# [Task description]
Look at every line of the material and count the ones holding the word "pentru". The answer is the number only.

# [Entries supplied]
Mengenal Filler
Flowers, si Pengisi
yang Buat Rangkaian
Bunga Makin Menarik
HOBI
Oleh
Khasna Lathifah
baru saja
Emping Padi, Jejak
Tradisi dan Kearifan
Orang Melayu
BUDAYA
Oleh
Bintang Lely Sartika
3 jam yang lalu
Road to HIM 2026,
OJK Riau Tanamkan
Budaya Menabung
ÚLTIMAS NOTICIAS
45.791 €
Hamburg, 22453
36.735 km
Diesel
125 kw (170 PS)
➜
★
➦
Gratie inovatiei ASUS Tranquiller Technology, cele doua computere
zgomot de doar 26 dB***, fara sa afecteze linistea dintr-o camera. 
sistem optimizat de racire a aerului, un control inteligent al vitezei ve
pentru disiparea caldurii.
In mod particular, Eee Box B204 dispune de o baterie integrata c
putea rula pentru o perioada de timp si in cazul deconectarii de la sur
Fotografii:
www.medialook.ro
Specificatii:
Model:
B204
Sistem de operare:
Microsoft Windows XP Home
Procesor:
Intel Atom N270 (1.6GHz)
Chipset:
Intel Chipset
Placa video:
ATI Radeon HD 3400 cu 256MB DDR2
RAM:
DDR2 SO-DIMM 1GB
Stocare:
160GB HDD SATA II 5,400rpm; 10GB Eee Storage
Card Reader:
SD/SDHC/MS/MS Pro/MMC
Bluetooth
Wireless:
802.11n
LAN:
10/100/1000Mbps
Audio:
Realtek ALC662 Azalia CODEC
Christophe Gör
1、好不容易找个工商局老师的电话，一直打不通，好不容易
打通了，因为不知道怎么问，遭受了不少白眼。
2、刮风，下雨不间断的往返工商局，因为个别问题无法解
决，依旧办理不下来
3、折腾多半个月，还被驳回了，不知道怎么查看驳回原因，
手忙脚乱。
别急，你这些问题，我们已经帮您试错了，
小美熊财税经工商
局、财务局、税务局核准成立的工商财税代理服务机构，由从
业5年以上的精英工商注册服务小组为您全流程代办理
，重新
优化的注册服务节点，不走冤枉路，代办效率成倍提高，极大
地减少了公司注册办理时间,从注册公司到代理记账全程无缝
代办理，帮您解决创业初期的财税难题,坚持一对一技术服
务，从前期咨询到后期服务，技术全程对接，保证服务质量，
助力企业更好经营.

# [Task output]
2